* Task requirements
Please tell how many of the lines below contain "testing", using only a number.

Listed entries START

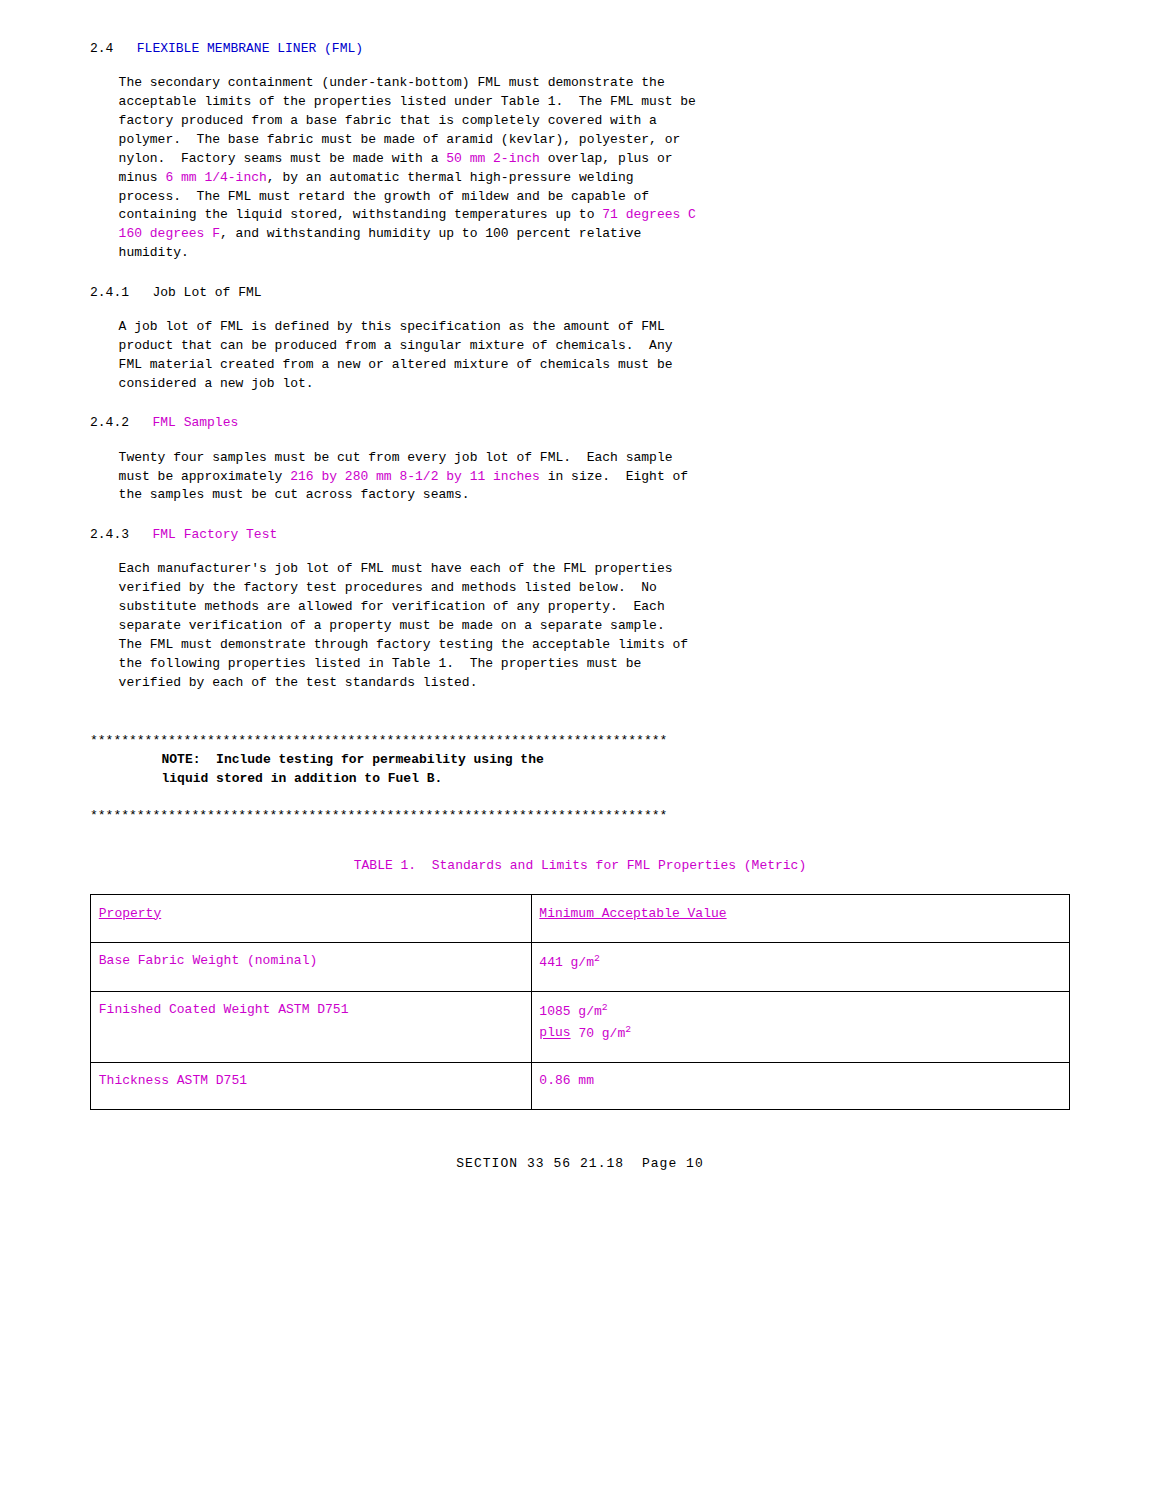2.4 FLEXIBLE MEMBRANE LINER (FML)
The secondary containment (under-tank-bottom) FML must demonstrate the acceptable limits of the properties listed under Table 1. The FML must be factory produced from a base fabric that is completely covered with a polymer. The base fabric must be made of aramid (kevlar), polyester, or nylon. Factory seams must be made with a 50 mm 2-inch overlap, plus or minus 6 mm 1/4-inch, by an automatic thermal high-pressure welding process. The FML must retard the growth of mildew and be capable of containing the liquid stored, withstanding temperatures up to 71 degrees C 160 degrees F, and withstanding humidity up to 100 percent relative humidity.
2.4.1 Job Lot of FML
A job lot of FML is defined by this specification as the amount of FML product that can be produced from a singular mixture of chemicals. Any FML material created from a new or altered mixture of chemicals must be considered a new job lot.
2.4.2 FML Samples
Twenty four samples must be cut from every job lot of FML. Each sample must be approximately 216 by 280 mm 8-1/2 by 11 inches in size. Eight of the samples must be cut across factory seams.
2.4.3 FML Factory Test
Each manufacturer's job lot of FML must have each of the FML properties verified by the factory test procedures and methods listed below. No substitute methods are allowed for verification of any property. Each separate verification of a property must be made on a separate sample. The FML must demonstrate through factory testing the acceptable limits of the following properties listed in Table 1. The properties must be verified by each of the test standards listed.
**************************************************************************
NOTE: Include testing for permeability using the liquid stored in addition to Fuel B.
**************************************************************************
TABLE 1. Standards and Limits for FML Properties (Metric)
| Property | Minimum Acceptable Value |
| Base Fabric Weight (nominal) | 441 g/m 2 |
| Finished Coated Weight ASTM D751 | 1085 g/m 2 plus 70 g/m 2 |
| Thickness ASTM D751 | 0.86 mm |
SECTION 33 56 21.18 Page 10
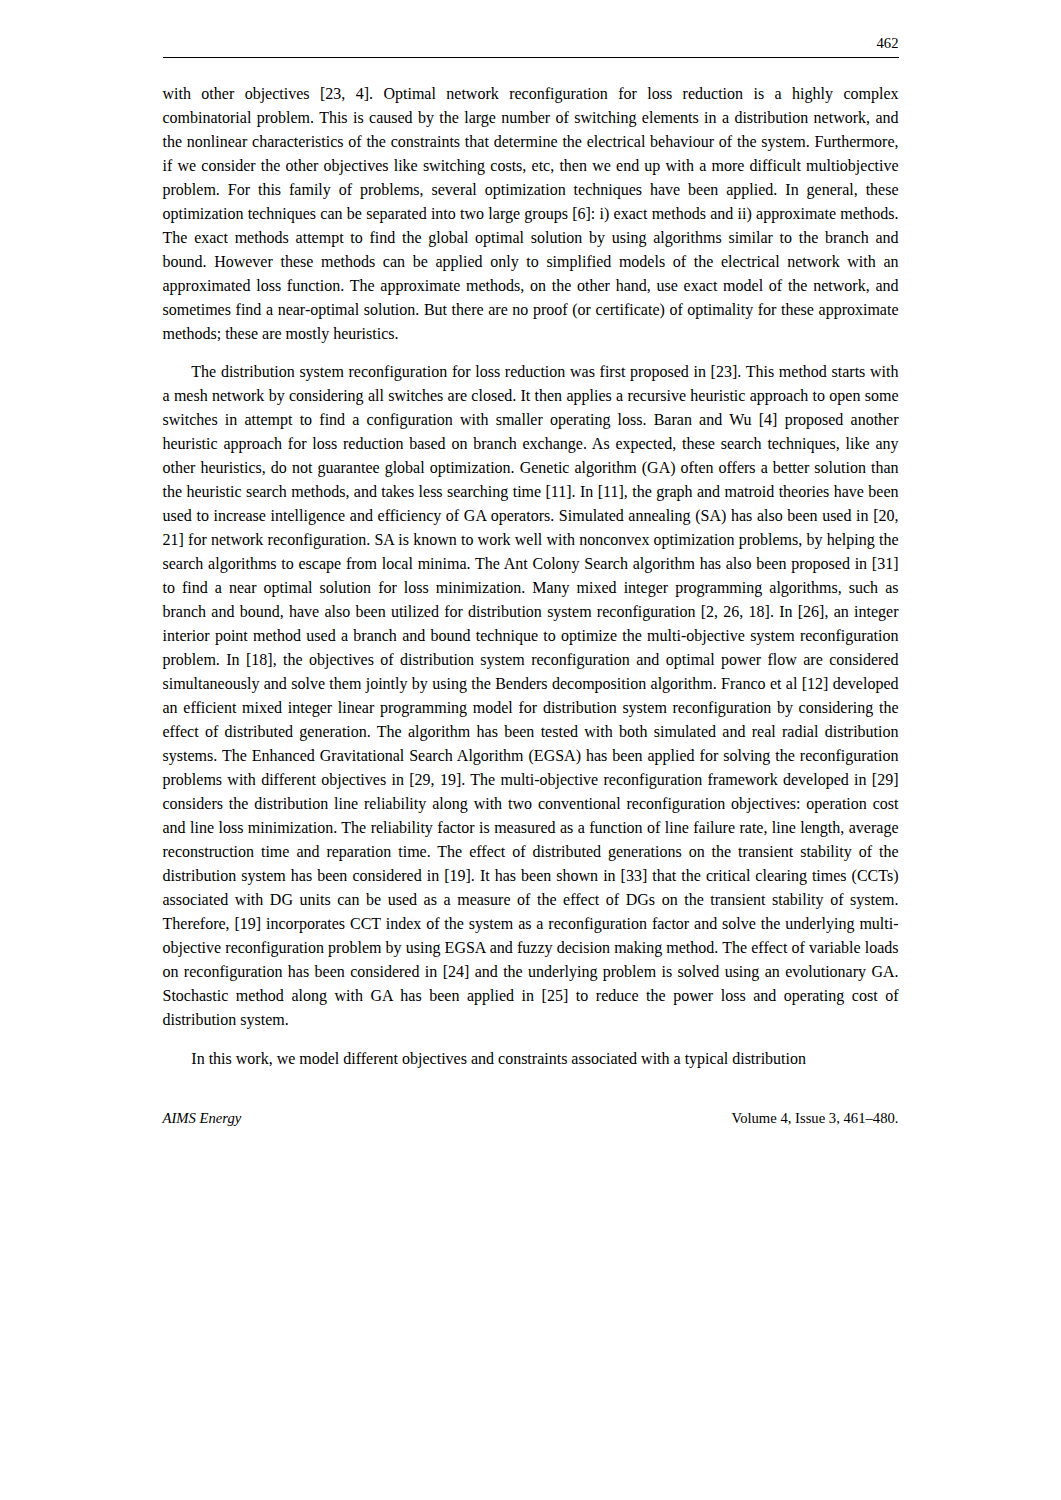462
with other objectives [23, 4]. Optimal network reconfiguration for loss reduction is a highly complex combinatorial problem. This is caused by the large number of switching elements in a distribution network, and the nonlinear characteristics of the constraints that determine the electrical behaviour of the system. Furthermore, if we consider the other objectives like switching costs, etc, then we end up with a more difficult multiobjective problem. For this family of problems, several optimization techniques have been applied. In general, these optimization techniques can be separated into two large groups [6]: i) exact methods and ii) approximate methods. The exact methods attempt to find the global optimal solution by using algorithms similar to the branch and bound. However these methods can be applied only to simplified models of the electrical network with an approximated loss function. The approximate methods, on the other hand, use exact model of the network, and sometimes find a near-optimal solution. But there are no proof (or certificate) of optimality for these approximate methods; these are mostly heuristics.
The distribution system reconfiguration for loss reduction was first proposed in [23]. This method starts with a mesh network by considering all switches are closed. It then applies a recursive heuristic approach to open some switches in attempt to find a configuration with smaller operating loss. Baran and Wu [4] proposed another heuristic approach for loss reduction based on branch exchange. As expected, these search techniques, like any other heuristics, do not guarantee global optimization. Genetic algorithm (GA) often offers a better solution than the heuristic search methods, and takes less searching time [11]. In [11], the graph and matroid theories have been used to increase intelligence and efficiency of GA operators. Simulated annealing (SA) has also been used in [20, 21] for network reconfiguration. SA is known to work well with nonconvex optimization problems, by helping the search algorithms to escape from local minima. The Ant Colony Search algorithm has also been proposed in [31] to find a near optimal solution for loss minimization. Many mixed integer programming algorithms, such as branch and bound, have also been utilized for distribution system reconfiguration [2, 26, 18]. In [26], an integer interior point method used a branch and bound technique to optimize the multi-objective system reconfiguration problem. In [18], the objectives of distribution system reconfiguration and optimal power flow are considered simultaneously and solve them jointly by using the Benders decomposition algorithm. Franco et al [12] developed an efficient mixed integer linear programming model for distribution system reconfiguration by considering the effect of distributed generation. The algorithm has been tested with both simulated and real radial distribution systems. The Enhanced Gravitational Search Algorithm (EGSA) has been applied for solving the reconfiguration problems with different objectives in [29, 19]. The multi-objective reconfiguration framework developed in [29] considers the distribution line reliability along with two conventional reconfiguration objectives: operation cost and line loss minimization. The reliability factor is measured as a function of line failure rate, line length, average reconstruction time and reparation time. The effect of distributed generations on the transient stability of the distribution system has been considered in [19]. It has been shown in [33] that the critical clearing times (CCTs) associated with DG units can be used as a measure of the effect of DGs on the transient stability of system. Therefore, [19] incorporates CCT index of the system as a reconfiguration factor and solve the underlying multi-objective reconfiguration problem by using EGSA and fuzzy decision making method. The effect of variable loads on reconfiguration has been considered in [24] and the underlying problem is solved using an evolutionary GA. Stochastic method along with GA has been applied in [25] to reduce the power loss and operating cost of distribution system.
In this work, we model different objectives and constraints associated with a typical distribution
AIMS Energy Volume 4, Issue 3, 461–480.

Listed entries END

* Answer section
2